→ DATA RECORDS
┌────────

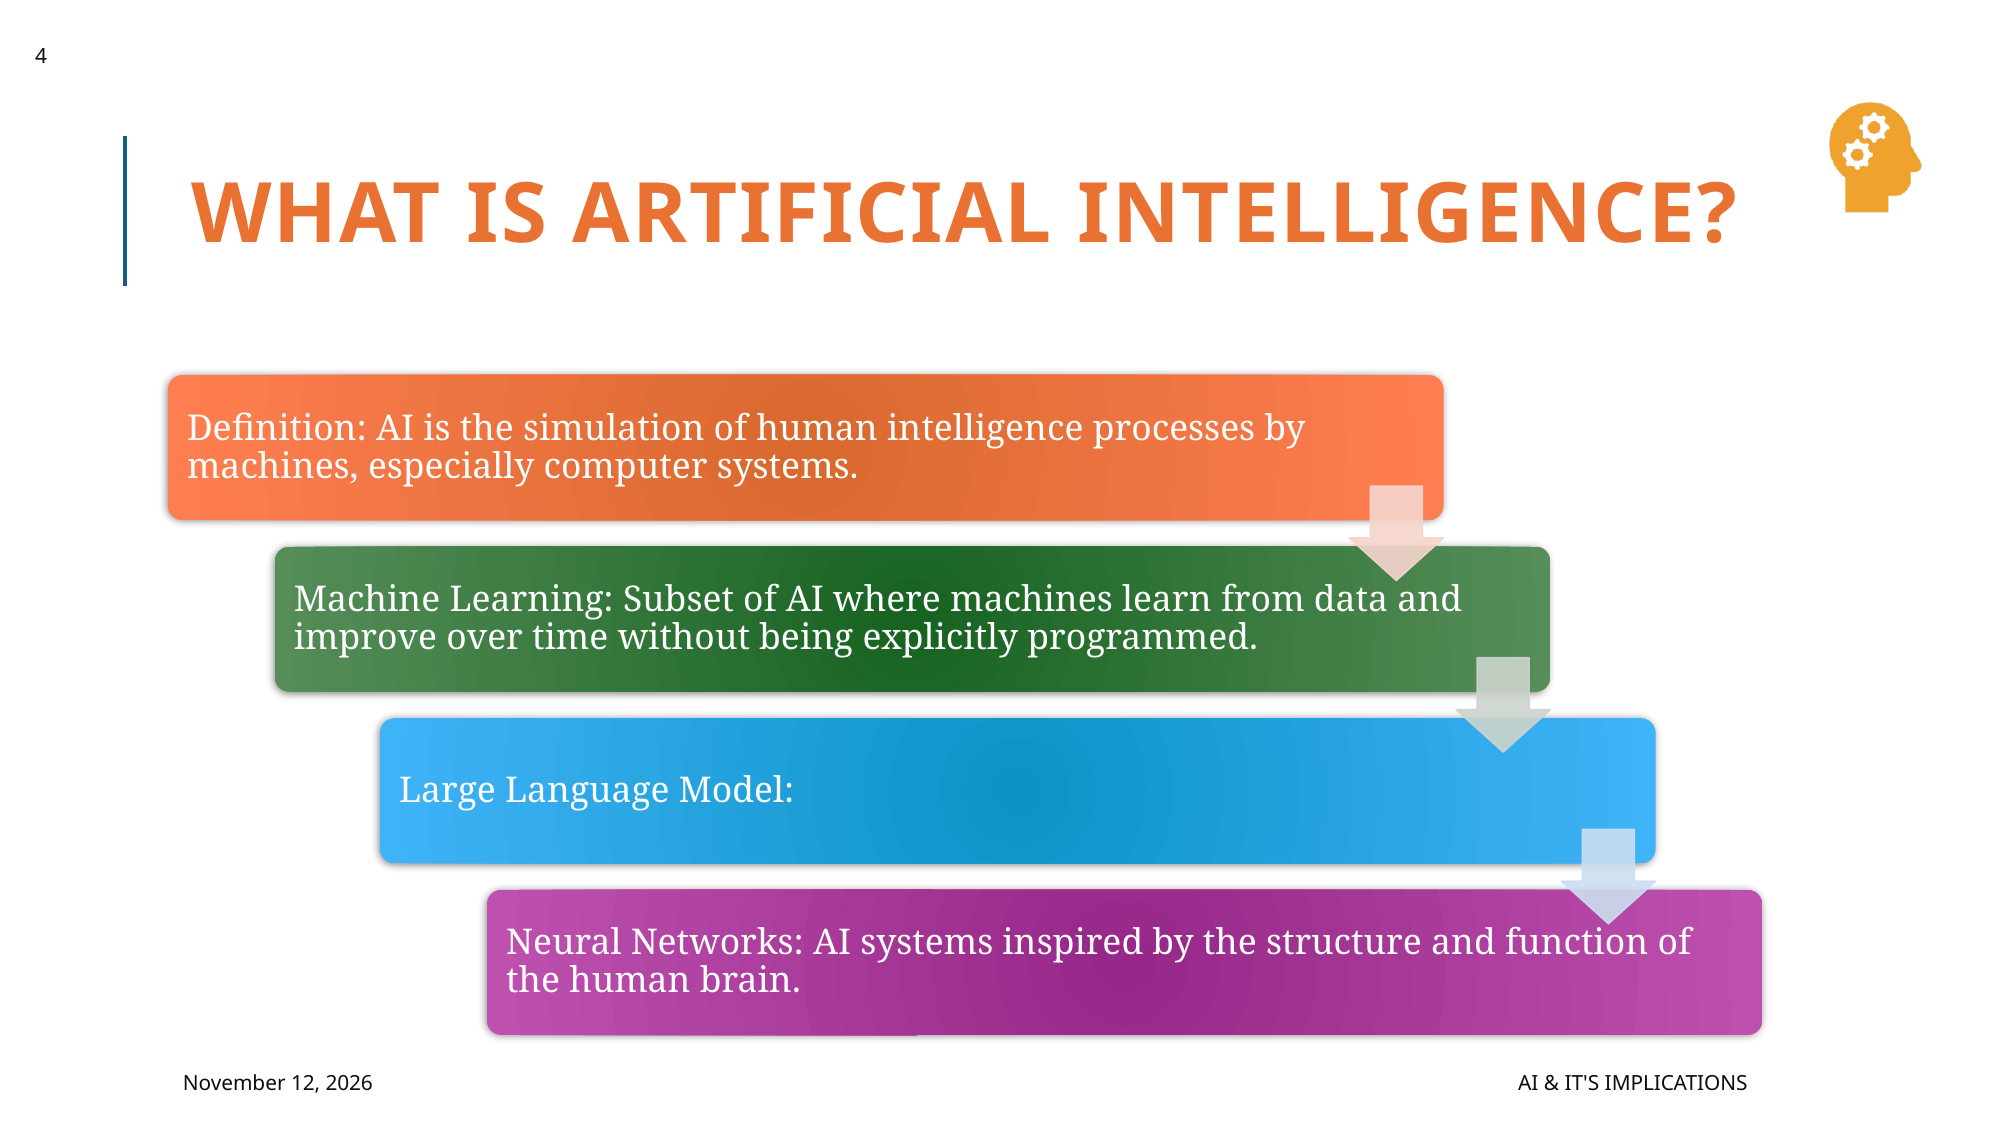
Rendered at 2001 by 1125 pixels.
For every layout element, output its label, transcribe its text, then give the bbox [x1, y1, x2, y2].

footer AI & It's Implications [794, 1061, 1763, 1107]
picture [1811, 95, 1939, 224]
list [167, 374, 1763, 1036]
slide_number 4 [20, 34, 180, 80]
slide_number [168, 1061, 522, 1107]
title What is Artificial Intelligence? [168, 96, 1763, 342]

└────────

→ WHAT TO WORK ON
Apart from the images, please copy every line of the data exactly as written.

→ WRITTEN RESPONSE
Rendered at 2001 by 1125 pixels.
For every layout element, output its label, transcribe its text, then give the bbox [x1, y1, x2, y2].

footer AI & It's Implications [794, 1061, 1763, 1107]
picture [1811, 95, 1939, 224]
list [167, 374, 1763, 1036]
slide_number 4 [20, 34, 180, 80]
slide_number [168, 1061, 522, 1107]
title What is Artificial Intelligence? [168, 96, 1763, 342]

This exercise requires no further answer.